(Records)
——

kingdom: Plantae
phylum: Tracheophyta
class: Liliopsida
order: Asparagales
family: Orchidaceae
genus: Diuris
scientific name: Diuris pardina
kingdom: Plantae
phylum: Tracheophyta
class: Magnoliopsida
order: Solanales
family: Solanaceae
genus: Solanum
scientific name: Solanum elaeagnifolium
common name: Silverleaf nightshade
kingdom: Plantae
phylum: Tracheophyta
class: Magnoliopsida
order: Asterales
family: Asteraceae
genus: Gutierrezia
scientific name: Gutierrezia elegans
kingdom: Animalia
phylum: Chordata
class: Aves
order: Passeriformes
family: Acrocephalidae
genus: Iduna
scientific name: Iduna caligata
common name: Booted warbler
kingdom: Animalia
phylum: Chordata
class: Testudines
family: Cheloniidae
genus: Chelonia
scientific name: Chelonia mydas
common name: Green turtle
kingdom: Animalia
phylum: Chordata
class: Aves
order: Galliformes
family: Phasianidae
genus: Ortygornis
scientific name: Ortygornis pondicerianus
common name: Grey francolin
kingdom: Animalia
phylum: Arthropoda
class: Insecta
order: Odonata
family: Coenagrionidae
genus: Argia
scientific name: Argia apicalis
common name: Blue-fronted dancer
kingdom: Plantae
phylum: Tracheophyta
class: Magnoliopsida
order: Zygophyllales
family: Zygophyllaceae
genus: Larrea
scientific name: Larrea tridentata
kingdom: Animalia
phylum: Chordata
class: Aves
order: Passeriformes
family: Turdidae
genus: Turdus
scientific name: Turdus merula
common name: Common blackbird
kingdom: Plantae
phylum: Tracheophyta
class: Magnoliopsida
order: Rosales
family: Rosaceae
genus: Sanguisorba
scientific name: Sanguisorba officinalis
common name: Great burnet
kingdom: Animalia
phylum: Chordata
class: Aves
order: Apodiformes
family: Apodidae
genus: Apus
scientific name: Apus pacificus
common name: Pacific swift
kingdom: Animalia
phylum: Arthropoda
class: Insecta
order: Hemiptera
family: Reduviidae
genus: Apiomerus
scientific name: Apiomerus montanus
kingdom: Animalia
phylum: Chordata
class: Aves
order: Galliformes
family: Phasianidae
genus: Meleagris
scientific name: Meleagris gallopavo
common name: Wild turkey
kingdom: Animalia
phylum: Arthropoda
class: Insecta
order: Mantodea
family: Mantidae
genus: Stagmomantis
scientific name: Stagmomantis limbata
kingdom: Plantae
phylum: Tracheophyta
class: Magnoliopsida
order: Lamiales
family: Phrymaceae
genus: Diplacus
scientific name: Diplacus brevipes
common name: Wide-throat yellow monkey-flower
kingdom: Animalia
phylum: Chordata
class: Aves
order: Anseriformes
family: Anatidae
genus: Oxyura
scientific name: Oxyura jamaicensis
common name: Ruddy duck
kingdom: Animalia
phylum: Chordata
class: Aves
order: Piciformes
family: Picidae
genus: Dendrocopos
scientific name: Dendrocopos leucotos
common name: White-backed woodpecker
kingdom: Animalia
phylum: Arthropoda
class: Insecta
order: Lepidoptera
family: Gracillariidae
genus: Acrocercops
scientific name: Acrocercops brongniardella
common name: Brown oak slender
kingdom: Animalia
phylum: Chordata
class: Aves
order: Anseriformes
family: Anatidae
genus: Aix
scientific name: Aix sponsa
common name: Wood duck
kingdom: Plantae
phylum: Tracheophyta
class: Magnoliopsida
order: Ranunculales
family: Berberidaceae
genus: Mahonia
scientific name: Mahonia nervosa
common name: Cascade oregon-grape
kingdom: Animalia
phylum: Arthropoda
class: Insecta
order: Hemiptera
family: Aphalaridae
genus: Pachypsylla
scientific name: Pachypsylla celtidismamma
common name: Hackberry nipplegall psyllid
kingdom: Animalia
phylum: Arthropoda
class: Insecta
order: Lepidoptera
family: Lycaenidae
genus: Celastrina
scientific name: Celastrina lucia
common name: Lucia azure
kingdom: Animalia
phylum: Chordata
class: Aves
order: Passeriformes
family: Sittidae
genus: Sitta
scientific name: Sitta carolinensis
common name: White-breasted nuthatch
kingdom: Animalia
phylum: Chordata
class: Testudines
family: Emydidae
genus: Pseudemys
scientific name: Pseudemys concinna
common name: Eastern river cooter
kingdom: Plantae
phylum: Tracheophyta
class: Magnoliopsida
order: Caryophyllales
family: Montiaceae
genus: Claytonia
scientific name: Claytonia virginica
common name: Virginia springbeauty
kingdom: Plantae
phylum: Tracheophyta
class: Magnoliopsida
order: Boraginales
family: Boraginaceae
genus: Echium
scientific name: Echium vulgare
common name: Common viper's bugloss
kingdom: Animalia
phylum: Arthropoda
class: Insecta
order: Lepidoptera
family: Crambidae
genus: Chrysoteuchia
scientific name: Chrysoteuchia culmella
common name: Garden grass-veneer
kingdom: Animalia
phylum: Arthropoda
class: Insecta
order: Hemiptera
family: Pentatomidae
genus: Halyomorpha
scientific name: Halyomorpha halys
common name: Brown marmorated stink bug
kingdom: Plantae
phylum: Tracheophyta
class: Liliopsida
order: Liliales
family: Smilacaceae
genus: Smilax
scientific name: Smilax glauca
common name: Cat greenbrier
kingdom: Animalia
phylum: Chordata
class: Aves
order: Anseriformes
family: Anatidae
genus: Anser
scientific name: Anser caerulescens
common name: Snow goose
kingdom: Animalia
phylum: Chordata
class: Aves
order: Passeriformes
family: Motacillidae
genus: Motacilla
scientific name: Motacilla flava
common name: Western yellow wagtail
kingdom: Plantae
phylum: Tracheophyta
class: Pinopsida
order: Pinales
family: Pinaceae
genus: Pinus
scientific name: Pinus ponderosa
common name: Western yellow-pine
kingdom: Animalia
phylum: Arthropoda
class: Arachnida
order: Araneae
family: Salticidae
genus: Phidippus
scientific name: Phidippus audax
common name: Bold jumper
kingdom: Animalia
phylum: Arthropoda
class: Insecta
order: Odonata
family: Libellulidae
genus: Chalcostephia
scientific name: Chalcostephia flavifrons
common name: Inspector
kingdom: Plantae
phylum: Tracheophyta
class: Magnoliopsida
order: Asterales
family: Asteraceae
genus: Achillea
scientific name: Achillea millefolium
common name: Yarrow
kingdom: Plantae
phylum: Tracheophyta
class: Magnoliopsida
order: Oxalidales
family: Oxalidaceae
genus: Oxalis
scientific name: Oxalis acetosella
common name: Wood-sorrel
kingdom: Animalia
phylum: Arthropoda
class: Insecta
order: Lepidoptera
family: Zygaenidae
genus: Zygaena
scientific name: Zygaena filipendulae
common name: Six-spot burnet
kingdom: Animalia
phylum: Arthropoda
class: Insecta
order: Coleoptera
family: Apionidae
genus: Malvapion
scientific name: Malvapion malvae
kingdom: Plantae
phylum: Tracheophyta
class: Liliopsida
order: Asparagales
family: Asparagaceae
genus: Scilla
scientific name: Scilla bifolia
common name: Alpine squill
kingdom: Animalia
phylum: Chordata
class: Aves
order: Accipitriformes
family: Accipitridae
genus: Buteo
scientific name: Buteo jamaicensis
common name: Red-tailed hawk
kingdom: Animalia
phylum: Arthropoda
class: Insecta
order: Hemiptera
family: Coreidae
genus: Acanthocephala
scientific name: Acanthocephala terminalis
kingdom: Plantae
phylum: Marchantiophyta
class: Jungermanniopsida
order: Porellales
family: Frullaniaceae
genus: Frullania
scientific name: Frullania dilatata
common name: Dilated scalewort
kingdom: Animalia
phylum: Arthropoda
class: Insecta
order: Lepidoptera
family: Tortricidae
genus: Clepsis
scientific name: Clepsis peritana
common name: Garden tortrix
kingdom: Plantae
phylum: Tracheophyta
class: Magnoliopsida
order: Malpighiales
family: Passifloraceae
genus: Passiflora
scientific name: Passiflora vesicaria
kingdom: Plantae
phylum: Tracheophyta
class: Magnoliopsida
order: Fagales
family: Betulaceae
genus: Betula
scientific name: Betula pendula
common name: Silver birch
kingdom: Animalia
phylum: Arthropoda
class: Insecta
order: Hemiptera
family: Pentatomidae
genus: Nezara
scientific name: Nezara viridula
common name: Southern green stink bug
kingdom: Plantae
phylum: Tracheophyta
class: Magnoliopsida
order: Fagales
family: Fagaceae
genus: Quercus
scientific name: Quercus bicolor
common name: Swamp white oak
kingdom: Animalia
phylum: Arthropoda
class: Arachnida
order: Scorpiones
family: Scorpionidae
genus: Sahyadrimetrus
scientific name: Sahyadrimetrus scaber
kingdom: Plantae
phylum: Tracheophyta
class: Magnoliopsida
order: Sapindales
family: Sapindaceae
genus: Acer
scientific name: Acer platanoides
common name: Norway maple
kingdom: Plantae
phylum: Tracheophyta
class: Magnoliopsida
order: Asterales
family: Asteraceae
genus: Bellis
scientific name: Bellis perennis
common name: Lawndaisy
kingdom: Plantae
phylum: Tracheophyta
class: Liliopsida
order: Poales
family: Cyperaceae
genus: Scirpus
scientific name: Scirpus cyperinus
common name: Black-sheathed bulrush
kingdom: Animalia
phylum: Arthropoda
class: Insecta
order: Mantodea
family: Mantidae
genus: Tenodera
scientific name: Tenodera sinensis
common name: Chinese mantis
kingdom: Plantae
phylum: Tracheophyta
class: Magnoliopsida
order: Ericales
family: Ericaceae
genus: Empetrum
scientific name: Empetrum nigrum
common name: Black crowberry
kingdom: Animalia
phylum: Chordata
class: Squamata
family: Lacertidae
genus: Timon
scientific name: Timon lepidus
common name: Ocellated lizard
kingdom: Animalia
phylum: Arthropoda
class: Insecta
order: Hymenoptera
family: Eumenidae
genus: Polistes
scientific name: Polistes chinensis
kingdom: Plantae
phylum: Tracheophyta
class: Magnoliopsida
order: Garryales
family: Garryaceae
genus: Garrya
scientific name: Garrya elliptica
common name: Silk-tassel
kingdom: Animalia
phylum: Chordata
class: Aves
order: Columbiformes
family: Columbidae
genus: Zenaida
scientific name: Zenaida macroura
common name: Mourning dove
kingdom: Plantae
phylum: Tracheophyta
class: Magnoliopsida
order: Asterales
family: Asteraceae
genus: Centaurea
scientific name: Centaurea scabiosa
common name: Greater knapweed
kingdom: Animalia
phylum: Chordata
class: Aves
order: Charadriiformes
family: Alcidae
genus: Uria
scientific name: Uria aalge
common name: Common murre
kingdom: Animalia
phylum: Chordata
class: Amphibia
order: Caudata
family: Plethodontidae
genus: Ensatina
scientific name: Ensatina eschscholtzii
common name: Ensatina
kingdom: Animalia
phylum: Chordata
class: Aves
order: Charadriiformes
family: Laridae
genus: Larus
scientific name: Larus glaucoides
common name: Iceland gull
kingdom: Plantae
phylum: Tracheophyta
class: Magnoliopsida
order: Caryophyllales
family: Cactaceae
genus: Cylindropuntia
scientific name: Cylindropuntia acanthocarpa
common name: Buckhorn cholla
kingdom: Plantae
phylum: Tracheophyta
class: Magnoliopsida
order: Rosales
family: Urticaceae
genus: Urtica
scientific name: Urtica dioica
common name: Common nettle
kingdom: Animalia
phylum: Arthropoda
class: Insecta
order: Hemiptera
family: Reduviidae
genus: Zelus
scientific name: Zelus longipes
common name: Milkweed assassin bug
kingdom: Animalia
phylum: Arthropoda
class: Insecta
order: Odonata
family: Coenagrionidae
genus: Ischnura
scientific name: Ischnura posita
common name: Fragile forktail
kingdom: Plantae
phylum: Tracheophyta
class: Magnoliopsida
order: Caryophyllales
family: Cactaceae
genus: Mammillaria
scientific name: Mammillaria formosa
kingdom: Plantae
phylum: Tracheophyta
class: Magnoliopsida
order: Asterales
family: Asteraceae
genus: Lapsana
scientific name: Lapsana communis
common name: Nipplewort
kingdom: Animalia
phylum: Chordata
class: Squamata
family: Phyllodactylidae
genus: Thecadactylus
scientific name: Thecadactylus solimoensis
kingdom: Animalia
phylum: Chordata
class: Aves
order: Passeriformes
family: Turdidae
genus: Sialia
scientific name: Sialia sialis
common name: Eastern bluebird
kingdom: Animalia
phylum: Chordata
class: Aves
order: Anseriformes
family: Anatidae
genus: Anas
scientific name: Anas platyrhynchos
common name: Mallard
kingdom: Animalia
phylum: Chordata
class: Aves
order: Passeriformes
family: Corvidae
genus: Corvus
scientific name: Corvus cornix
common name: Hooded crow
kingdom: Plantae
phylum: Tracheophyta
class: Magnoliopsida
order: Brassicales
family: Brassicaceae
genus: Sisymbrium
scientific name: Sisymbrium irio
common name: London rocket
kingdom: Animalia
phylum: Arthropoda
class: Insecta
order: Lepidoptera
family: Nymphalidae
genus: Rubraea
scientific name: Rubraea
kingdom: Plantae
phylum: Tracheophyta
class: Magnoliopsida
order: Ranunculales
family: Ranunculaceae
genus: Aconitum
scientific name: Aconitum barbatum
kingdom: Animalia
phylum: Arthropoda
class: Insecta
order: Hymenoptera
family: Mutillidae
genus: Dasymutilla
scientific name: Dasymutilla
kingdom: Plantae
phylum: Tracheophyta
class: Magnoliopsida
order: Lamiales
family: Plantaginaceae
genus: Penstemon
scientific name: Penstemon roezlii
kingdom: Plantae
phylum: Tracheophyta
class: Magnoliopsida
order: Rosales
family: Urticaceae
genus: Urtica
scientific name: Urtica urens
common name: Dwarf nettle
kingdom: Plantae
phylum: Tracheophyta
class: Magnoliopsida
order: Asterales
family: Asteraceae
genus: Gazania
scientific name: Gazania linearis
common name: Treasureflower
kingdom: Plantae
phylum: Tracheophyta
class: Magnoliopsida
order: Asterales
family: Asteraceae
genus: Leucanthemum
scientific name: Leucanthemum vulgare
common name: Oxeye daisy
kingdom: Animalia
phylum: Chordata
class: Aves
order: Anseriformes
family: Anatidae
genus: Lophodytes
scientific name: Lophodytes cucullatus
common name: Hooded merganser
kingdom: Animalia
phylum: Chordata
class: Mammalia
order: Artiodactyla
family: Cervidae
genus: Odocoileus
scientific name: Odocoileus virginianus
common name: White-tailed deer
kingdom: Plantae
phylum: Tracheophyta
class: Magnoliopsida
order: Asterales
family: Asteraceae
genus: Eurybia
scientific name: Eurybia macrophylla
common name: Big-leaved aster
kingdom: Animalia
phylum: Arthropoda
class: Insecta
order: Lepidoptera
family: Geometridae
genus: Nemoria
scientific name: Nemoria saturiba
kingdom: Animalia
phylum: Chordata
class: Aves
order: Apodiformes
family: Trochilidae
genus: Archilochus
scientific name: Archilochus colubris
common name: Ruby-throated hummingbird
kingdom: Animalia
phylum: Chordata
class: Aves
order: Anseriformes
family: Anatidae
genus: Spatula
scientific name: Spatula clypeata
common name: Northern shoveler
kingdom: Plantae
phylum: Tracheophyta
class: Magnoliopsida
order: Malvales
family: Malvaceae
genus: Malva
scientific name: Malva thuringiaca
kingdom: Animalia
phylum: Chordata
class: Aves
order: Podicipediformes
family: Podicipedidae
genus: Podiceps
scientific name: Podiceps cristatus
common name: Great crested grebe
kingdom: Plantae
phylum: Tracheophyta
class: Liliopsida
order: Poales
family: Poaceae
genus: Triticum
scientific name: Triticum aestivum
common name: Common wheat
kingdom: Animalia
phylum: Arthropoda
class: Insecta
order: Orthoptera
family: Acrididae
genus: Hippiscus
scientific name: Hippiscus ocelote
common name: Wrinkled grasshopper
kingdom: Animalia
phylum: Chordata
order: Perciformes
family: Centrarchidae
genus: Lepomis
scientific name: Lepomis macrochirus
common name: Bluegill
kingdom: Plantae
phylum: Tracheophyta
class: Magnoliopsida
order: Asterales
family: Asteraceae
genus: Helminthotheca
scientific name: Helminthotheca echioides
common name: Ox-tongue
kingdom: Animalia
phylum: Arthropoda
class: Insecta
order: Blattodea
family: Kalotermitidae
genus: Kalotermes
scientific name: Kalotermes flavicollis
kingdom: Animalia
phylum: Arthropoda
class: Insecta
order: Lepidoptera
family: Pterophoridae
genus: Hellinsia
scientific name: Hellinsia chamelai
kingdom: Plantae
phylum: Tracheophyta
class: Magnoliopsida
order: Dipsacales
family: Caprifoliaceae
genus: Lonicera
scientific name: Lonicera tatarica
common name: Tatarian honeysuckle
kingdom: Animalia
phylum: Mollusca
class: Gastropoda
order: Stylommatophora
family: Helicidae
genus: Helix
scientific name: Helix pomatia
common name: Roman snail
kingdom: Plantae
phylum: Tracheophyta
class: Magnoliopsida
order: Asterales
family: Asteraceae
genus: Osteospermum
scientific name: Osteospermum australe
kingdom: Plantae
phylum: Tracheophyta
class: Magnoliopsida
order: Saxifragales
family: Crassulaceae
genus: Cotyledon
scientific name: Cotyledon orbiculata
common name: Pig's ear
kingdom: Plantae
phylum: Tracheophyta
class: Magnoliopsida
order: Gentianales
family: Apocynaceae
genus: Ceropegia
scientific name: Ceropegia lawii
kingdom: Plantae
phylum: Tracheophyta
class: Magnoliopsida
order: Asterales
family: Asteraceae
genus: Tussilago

——

**Written problem**
Copy the data from the line that contains "common name: Bold jumper" through the line that contains "family: Oxalidaceae". Rename "phylum" to "division" and leave everything else unchanged.

**Response below**
common name: Bold jumper
kingdom: Animalia
division: Arthropoda
class: Insecta
order: Odonata
family: Libellulidae
genus: Chalcostephia
scientific name: Chalcostephia flavifrons
common name: Inspector
kingdom: Plantae
division: Tracheophyta
class: Magnoliopsida
order: Asterales
family: Asteraceae
genus: Achillea
scientific name: Achillea millefolium
common name: Yarrow
kingdom: Plantae
division: Tracheophyta
class: Magnoliopsida
order: Oxalidales
family: Oxalidaceae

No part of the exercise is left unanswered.